- _WHAT YOU ARE ASKED TO DO_:
Transcribe the closing lines of the listing exactly, starting at the one that contains "For every layout" and including the last.

- _RECORDS FOR THIS EXERCISE_:
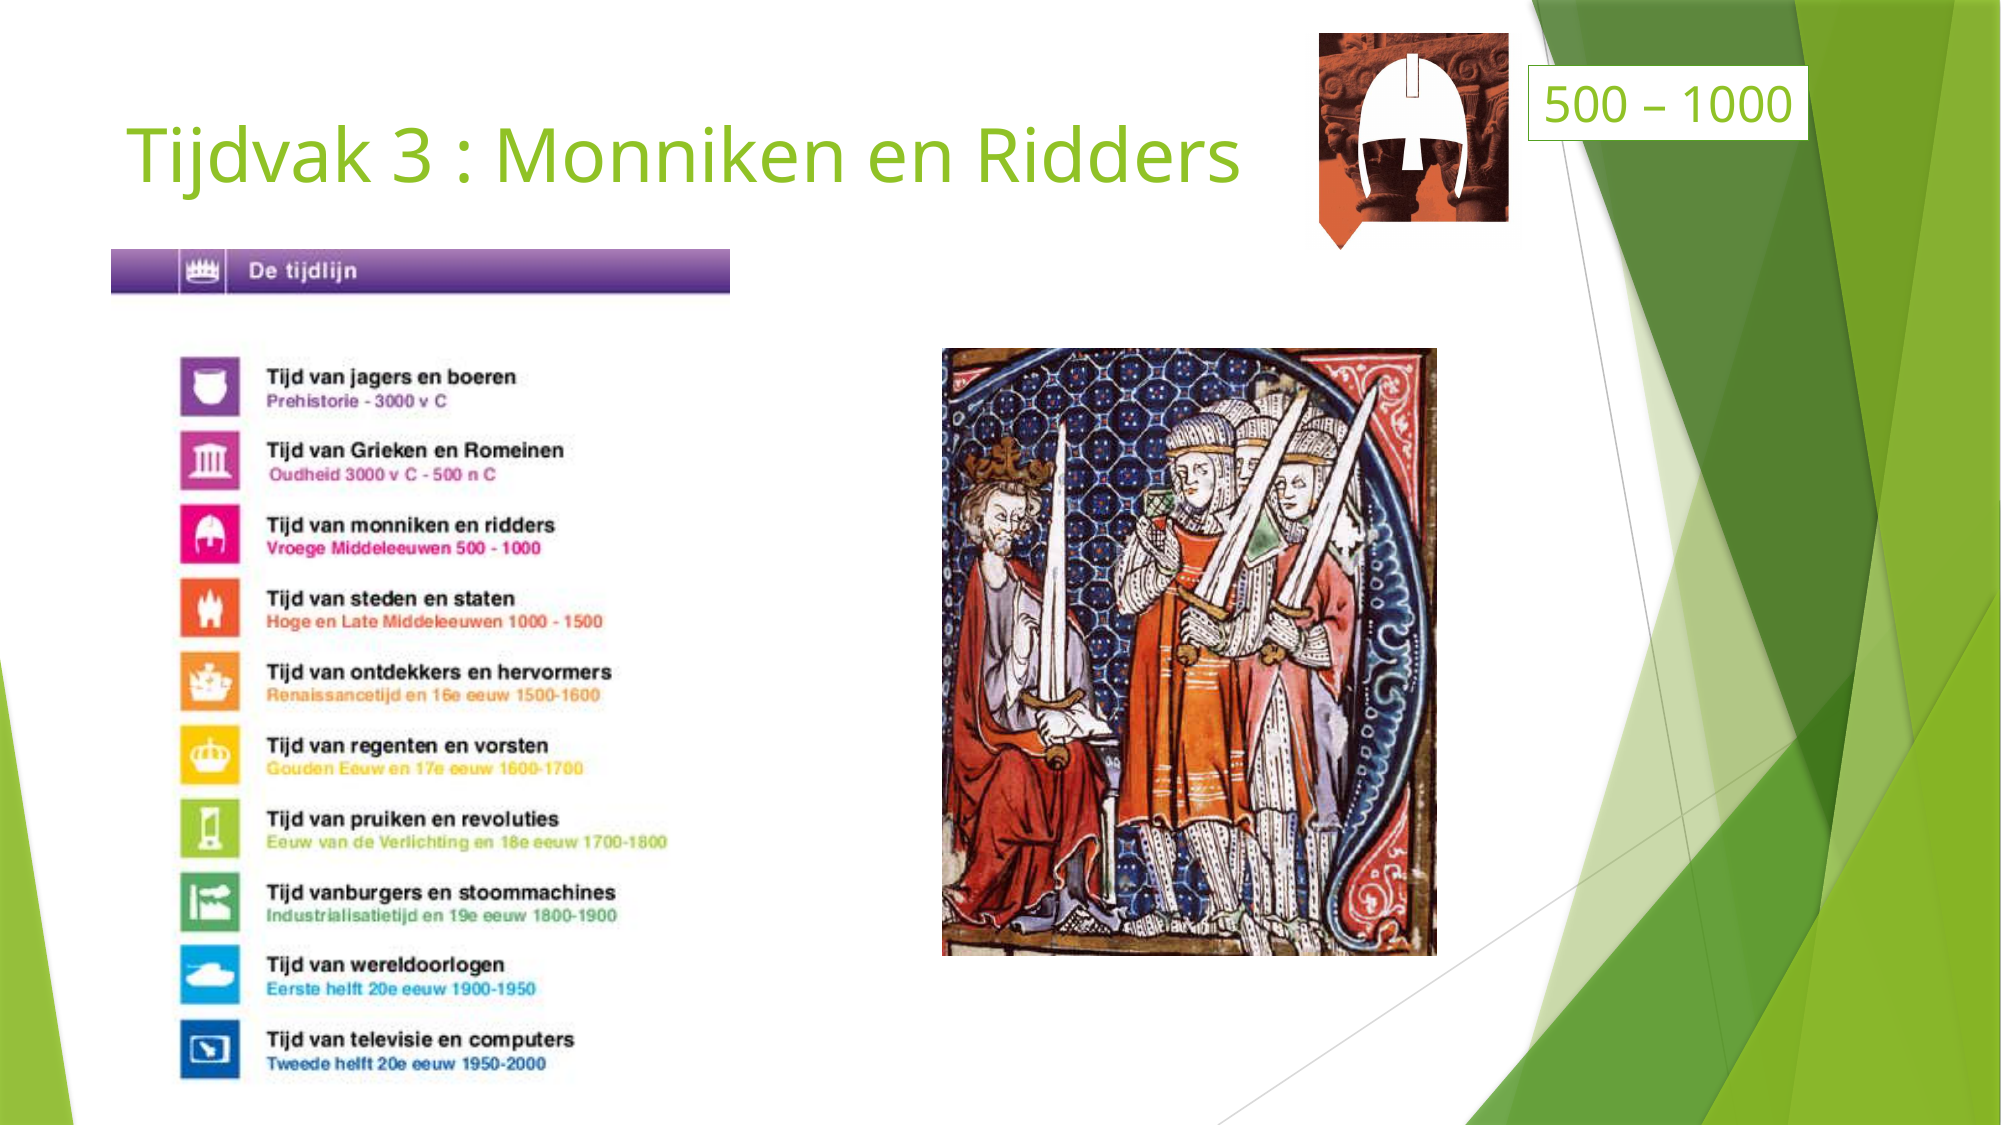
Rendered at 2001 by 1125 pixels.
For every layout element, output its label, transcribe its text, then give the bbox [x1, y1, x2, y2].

text_box 500 – 1000 [1528, 65, 1809, 141]
picture [941, 348, 1438, 957]
picture [110, 248, 731, 1124]
title Tijdvak 3 : Monniken en Ridders [111, 99, 1522, 317]
picture [1304, 32, 1522, 250]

- _ANSWER TO THE PROBLEM_:
For every layout element, output its label, transcribe its text, then give the bbox [x1, y1, x2, y2].

text_box 500 – 1000 [1528, 65, 1809, 141]
picture [941, 348, 1438, 957]
picture [110, 248, 731, 1124]
title Tijdvak 3 : Monniken en Ridders [111, 99, 1522, 317]
picture [1304, 32, 1522, 250]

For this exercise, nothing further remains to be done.